而那双在他面前总是弯起,无辜地笑着的圆眼此时毫无感情波动,温初纤细漂亮的手上捏着根银针,对着路易冷淡勾唇。

“看着他被噩梦折磨,两天两夜睡不着有意思吗?就这么喜欢嚼舌根吗?”

“哦——我差点忘了,你们就是冲着修来的,你们都巴不得修快点死掉,让他再次离开我,当然不会在意修的感受。”

他弯腰,拍了拍路易的脸,对上对方惊恐的神情,露出一个无辜的笑。

“既然如此,那就把你的嘴封上吧。”

“不会说话的嘴,没有留着的必要。”

门终于完全打开。

门内的血腥味扑鼻而来,修也得以看见门内的全貌。

一瓶空了的治愈药水被丢在桌子上,温初正愉悦地在路易的唇边打结。

路易生生针线缝住了双唇,痛的哆嗦着,嘴唇刚刚撕裂就因为治愈药水恢复如初,甚至都没有撕碎自己的嘴挣脱针线的机会,只能眼睁睁地看着自己的皮肉被缝合到一起。

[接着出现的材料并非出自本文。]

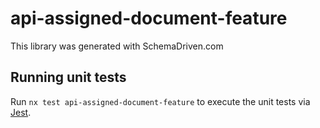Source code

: 
# api-assigned-document-feature

This library was generated with SchemaDriven.com

## Running unit tests

Run `nx test api-assigned-document-feature` to execute the unit tests via [Jest](https://jestjs.io).

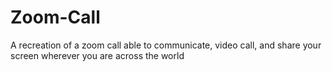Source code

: # Zoom-Call
A recreation of a zoom call able to communicate, video call, and share your screen wherever you are across the world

温初也感受到了门口的动静,他不耐烦地侧头:“不是说了不要来打扰……修?”

话说到一半直接变了个调,变成了软绵绵的疑惑。

温初几乎是下意识地将针线一起收进空间石,一脚把路易踹翻让对方晕过去,对着修露出恰到好处的无辜迷茫的表情:“你怎么在这里?”

“噫——”

身后传来了爱丽丝一边嗑瓜子一边长吁短叹的声音。

温初不知道修看见了多少,他慌慌张张擦着自己的手,努力想让自己笑起来更可爱一点:“我……我就只是来看看……”

完蛋了。

修喜欢漂亮可爱的,现在他一点也不漂亮,也不可爱,反而像是某种厉鬼。

哪怕是真的当厉鬼的时候,他在修面前都一直很乖很听话,从来没有伤过人的。

怎么偏偏在最后一个世界前功尽弃。

温初越紧张就越说不出解释的话来,只能眼睁睁地看着修神色不明的走进来,关上房门,隔绝了外面两道看热闹的目光。

“修……”

温初紧张地后退一步,不动声色地低了点头,好让自己看起来更无辜一点。

“我可以解释,我也没有很凶……”

“温初。”

修的声音沙哑。

甚至好像,带着些压抑难耐。

温初抬头,这才发现修的眼尾已经红了,走过来的地上居然有一条不明显的水渍。

还没等温初反应过来这是什么情况,他就忽而感觉肩膀一沉。

修整个人靠在了他的身上,额头抵在他的肩膀上,以一种恨不得将他揉入骨髓的力度拥抱着他,带来滚烫的温度。

他刚刚擦干净血渍的手被修握住了。

修带着他的手一路往后。

摸到透明的尾巴与鳞片。

“你怎么这么多——”

温初错愕地瞪大眼睛。

修朦朦胧胧地笑了,再冷硬的男人,在情欲上头的时候也会带上几分魅意。

他轻声:“宝宝……好漂亮。”

做坏事的时候也好漂亮。

明明只是一点小事,被他发现的时候心虚慌张的表情也好漂亮。

说着维护他的话,龇牙咧嘴的威胁,简直像是生气跺脚的垂耳兔,自以为凶狠的毛茸茸的一小团。

好像确实有点凶。

不过没关系,凶巴巴的也是一种凌厉的漂亮。

刚才的不安、犹疑、紧张等等情绪,还有那空荡荡的躁动的心脏,在听见温初的话的时候都好像被填满了。

熨烫的,沉重的,如此明晰地感受到温初的爱意。

“宝贝……宝宝,我的小宝石。”

修珍重地亲了亲温初的额头。

刚被草过一遍的恶龙食髓知味,被从未见过的漂亮狠戾的温初迷昏了头。

他低声邀请:

“你就是这样凶的吗?”

“凶的我都…这样了。”

恶龙可不会管是非对错。

恶龙只会觉得,他的宝石居然能这样夺目。